By Ambra Visentin

‘It’s not over yet’: this is the motto of the demonstration called by the main Catalan civil society organisations to protest against today’s Franco-Spanish summit in the Catalan capital Barcelona, where Prime Minister Pedro Sánchez and his ministerial delegation will meet with French President Emmanuel Macron. The protest is being organised by the Catalan National Congress (ANC), the Òmnium Cultural and the Council of the Republic (CdRep). “While Sánchez wants to certify the death of the independence process, we certify that Spain is not a constitutional state,” reads the appeal.

The Barcelona meeting is a provocation for many Catalans, whose region is divided between Spain and France. Believing that he had succeeded in driving a wedge between the three parties that support independence from Spain, Socialist Prime Minister Sánchez announced in parliament in December that ‘the process is over’, referring to the independence process that had been simmering, particularly in 2017 with the referendum banned by Spain. The Republican Left (ERC), which leads a weak minority government in Catalonia, would therefore recognise the ‘constitutional framework’. According to Sánchez, within this framework any project can be defended in Spain.

While there is talk of taking to the streets, there are those who seek to bring the conflict back into the political sphere. Catalan government president Pere Aragonès, who will attend the summit, wants to reach an agreement with Madrid to lay the groundwork for Catalonia to hold a referendum on self-determination.

“It is above all a question of democracy. That is why I propose that we discuss and agree on a transparent agreement that establishes when Catalonia will again be able to exercise its right to decide and that establishes the basis and conditions for holding a referendum. A referendum in which both those who want Catalonia to be part of the Spanish state and those of us who want an independent Catalonia can defend our positions democratically,’ said Aragonès in Le Monde. The Catalan president sees today’s meeting as ‘an historic opportunity’ for the Spanish state to offer a democratic solution. He therefore stresses the importance of this referendum being recognised by all the parties involved and supported by the international community, ‘as advanced democracies do (…) and as the most fundamental values of Europeanism teach us’.
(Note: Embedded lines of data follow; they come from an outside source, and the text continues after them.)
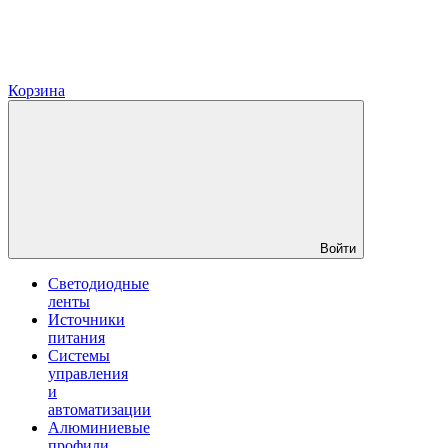
Корзина
Войти
Светодиодные
ленты
Источники
питания
Системы
управления
и
автоматизации
Алюминиевые
профили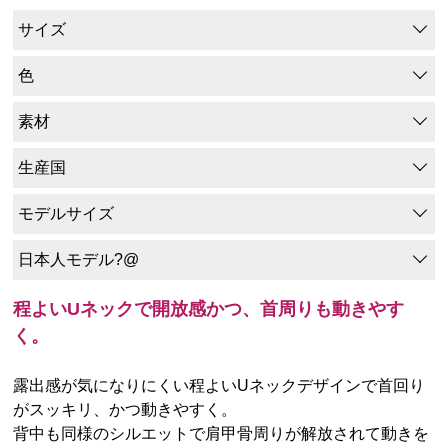
サイズ
色
素材
生産国
モデルサイズ
日本人モデル?@
程よいUネックで開放感かつ、首周りも動きやす
く。
露出感が気になりにくい程よいUネックデザインで首回り
がスッキリ、かつ動きやすく。
背中も同様のシルエットで肩甲骨周りが解放されて動きを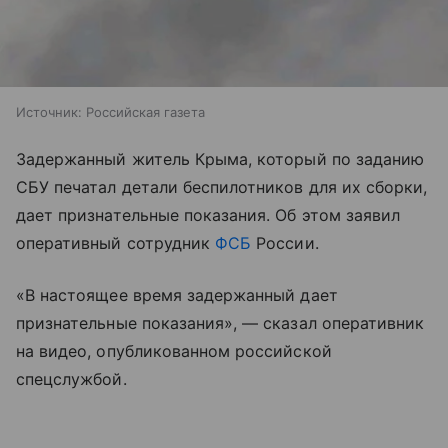
Источник:
Российская газета
Задержанный житель Крыма, который по заданию
СБУ печатал детали беспилотников для их сборки,
дает признательные показания. Об этом заявил
оперативный сотрудник
ФСБ
России.
«В настоящее время задержанный дает
признательные показания», — сказал оперативник
на видео, опубликованном российской
спецслужбой.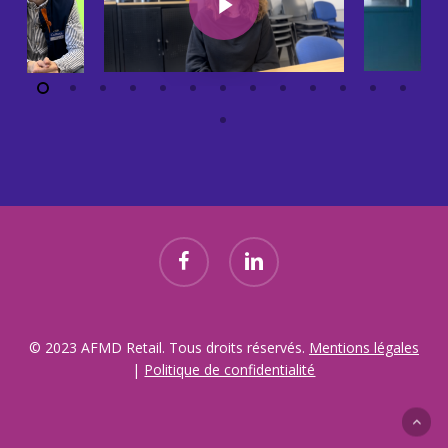
facebook
linkedin
© 2023 AFMD Retail. Tous droits réservés.
Mentions légales
|
Politique de confidentialité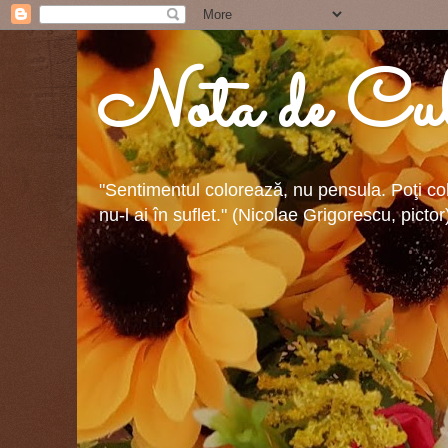
Nota de Cul
"Sentimentul colorează, nu pensula. Poţi colo
nu-l ai în suflet." (Nicolae Grigorescu, pictor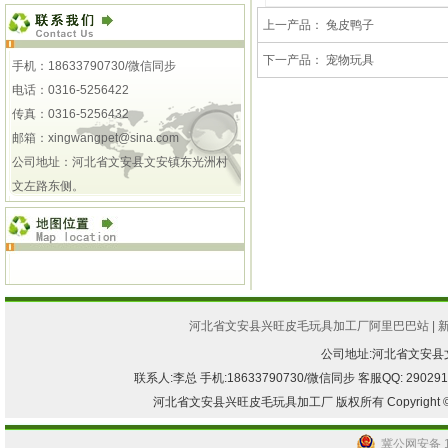
上一产品：
兔皮鸭子
下一产品：
宠物玩具
手机：18633790730/微信同步
电话：0316-5256422
传真：0316-5256432
邮箱：
xingwangpet@sina.com
公司地址：河北省文安县文安镇东光洲村
文左路东侧。
河北省文安县兴旺皮毛玩具加工厂阿里巴巴站
|
公司地址:河北省文安
联系人:李总 手机:18633790730/微信同步 客服QQ: 2902917082
河北省文安县兴旺皮毛玩具加工厂 版权所有 Copyright © 2013-2
冀公网安备 13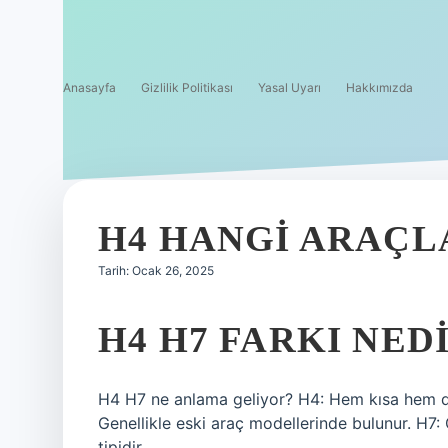
Anasayfa
Gizlilik Politikası
Yasal Uyarı
Hakkımızda
H4 HANGI ARAÇL
Tarih: Ocak 26, 2025
H4 H7 FARKI NED
H4 H7 ne anlama geliyor? H4: Hem kısa hem de u
Genellikle eski araç modellerinde bulunur. H7: G
tipidir.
According to Aragonès, negotiations are underway that have already produced results in terms of ending the repression, citing as examples measures such as the abolition of the crime of sedition, for which several members of the Catalan government and parliament, as well as representatives of civil society, have been sentenced to a total of one hundred years in prison for making the October 2017 referendum possible.

Those who call for protests tend to think differently. For the Catalan parliamentarian Antoni Castellà, the ‘alleged dialogue’ to resolve the conflict does not really exist, because in three years there has not been a single real meeting between the Catalan and Spanish governments with an agenda and final minutes.